Выбрать главу

Год выдался трудным, заполненным множеством событий. День ото дня становилось труднее работать, но, казалось, трудности только подхлестывали Мелью, и он брался за любое дело с еще большим энтузиазмом. Любимый парк Чапультепек был почти забыт — не было времени для прогулок. Пожалуй, не было в те дни мероприятий, проводимых Мексиканской компартией, в которых не принял бы участие и Мелья.

В конце октября митинги и собрания следовали один за другим. То ему приходилось выступать на митинге Международной антифашистской лиги, то на собрании комитета «Руки прочь от Никарагуа», то мчаться в МОПР или АНЕРК или выезжать из столицы в другие штаты.

7 ноября компартия провела мероприятие большого политического звучания: митинг, посвященный Октябрьской революции. Зал, в котором проводился митинг, был битком набит. Пришли рабочие, работницы-текстильщицы, интеллигенты, студенты и даже крестьяне из окрестностей столицы.

В тот вечер митинг затянулся далеко за полночь. Выступало много ораторов, среди них были руководитель компартии Эрнан Лаборде, президент Национальной крестьянской лиги Урсуло Гальван, художник Диего Ривера. С большой речью выступил и Хулио Антонио, он говорил о значении Октябрьской революции для современного рабочего движения После всех выступлений был показан советский фильм «Крест и маузер».

Ассоциация новых революционных эмигрантов Кубы действовала довольно активно, все ее члены были «заражены» идеей о высадке, и, разумеется, постепенно об этом узнал довольно широкий круг людей. Деятельность ассоциации не на шутку встревожила кубинские власти, поэтому посольство Кубы исправно посылало в Гавану сведения, которые добывало в Мексике об АНЕРКе, к тому же в ряды эмиграции (это узнали позже) просочились провокаторы и просто полицейские шпики, засланные по указанию Мачадо.

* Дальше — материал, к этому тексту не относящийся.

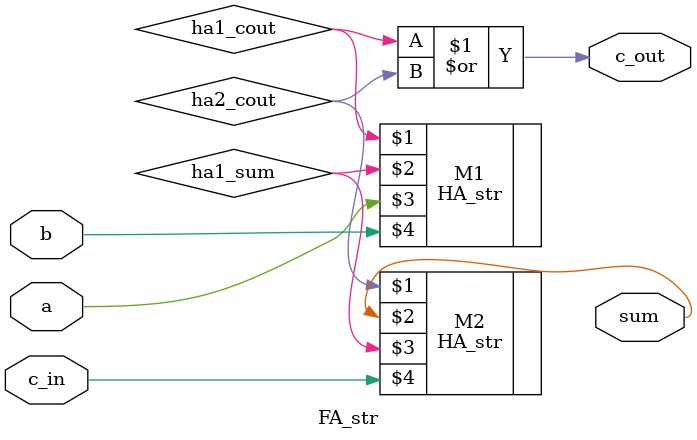
<source format=v>
`timescale 1ns / 1ps
`define D	0		// define the delay

module FA_str(c_out, sum, a, b, c_in);

input	 a, b, c_in;
output c_out, sum;
wire	 ha1_sum, ha1_cout, ha2_cout; 

HA_str	M1		(ha1_cout, ha1_sum, a, b);
HA_str	M2		(ha2_cout, sum, ha1_sum, c_in);

or		#`D		or1	(c_out, ha1_cout, ha2_cout);

endmodule

</source>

Анерковцы, не имея собственного помещения, обычно собирались в мексиканском отделении МОПРа. Там всегда было людно и оживленно и царил дух подлинного интернационализма. В послереволюционной Мексике жило довольно много политических эмигрантов не только из стран Латинской Америки, но и из Европы. В частности, было много итальянцев. Почти все знали друг друга. Там Хулио Антонио познакомился с Тиной Модотти. Это произошло в середине года, хотя они и до этого видели друг друга в помещении МОПРа.

Тина

Был жаркий летний полдень. Город замер в дремотном послеобеденном зное. Все располагало к отдыху: закрытые магазины и оффисы, ленивые полицейские и еле ползущие трамваи. В такое время дня ничего не хотелось делать.

Хулио шел по неширокой улице, довольно оживленной в другие часы, но притихшей сейчас. Это был знакомый путь: не первый раз вышагивал он по этому выщербленному тротуару.

Ну вот и знакомая ступенька. Скорее в прохладный сумрак парадной! Тяжелая дверь словно нехотя повернулась на петлях, и он вошел в полутемную переднюю, из нее прошел в просторную комнату, заставленную стульями, в дальнем углу темнел стол.

Первое время они встречались только здесь, в помещении МОПРа. Она появлялась как-то незаметно, тихо. Вообще никто никогда не видел Тину возбужденной, говорящей громким голосом. Ее большие черные глаза смотрели на мир удивленно, как смотрят глаза только что проснувшегося ребенка. Припухлые губы и широкие брови вразлет, гладко зачесанные, ниспадающие на плечи волосы: в ее лице было что-то от женщины древнего Рима.

Сдержанностью дышала вся ее стройная фигура. Она казалась даже медлительной и малоподвижной, но все ее друзья и товарищи знали, что трудно найти человека такого же работоспособного, как эта итальянка.

Их встречи участились. Гуляя по Мехико, они заглядывали в какое-нибудь кафе и проводили остаток вечера в нем. Однажды она пригласила его к себе домой и показала свою фотостудию. Она была фотографом. Хулио был в восторге от ее работ, они были очень пластичны и выполнены на высоком профессиональном уровне. В искусстве Тина оставалась такой же, как в жизни: серьезной и сосредоточенной. Фотография была для нее не только средством к существованию, но и творческим делом.

Первое время Хулио не мог понять «неитальянской» сдержанности и молчаливости Тины. Часами могла она слушать своих собеседников, изредка вставляя одну-две фразы. Иногда казалось, что для нее не существует ничего в жизни, кроме ее партийной работы. Иногда ему хотелось сказать ей: «Ну посмейся же, Тина, ну, самую малость». Однажды один из мексиканских товарищей рассказал ему историю ее жизни. И он понял Тину.